We had a long layover (23 hours) in Zürich, so our time here was short. But we managed to see a decent amount of the city before and after the obligatory first-day abroad nap. Zürich is beautiful and picturesque, with narrow streets flanked by pristine and interesting shops selling chocolates, watches and other fashionable goods. It felt quite smaller than I expected, and it was super quaint since the city was setting up its Christmas market stalls and decorations. Unfortunately the market didn’t open until Friday—the day we left—but at least we got to see how it’d all look.
Apparently, some hotels cater a full, traditional American thanksgiving meal for homesick ex-pats (or perhaps curious locals!). We, however, decided to turn our dinner over to the Swiss way of life, which meant fondue. Luckily for us, a charming restaurant known for their fondue (Swiss Chuchi) was just around the corner from where we were staying. In addition to fondue, we also ordered a ham raclette since it seemed we wanted to maintain one aspect of American holidays: overeating. Behold: our Swiss Thanksgiving feast!
Raclette is both a type of Swiss-made cheese and a dish… We had both! Here’s how you do it: The dish is set up where you can grill a bit of everything, such as meat (ham in our case), onions, gherkins, mushrooms, and so forth. You slide a slice of raclette cheese on a pan that melts right below the grill. Once everything is warm and the cheese is melted, you take a boiled potato from the sack and mix everything together to make a delicious bite. It was fun mixing different ingredients together, and I think I found a new love in warm gherkins!
My raclette creations eased off of the cheese after the first round. Because, there was also fondue on the table. We ordered a traditional four-cheese fondue, complete with a dry white wine and kirsch (cherry brandy). I’m pretty sure the cheeses were Emmentaler, Gruyère, Comté and maybe Appenzeller. Whatever it was, it was delicious.
The best part of the meal was how communal it was, even if it was just Keith and me together. Our table was packed with food and we had to maneuver back and forth to share, but that made it fun and assuredly in the tradition of Thanksgiving. The Swiss eat fondue year-round, lingering over it and enjoying each other’s company… I don’t blame them, especially as the weather turns colder, the thought of warm, melted cheese seems to be just right.

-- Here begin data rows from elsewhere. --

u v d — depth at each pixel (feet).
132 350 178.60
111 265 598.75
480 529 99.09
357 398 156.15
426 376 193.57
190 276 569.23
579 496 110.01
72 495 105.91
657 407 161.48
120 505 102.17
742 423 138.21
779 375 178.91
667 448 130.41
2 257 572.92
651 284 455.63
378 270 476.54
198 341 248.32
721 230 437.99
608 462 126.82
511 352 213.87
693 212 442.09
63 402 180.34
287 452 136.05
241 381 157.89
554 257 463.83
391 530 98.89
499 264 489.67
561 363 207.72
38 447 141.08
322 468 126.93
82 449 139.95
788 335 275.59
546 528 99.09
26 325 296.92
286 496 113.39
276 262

Prior to dinner, we also ate at this little take-away fast-food called Sternen Grill. Sausages are the fast-food of choice in Swizterland. We got a St. Gallen style sausage (veal and pork) that came with some very spicy mustard to dip it in and a wonderful bürli (roll) that had the perfect hard crust and seriously doughy interior. It was delicious, and just what we needed after landing in Zürich. We sat outside in the alley, watching all kinds of people order the wax-paper wrapped würsts… I got a kick out of men and women in pristine suits balancing their sausage, bread and mustard as they ate. No one can resist a good sausage.
Our first of what will surely be many Thanksgivings abroad was a complete success, even if I was missing my pumpkin pie. (We had some at O’Hare shortly before departing on Wednesday evening… That counts, right?) I’m very grateful to have the opportunities to spend time like this abroad, and to have a great life back in Chicago. I hope you all had a good Thanksgiving too!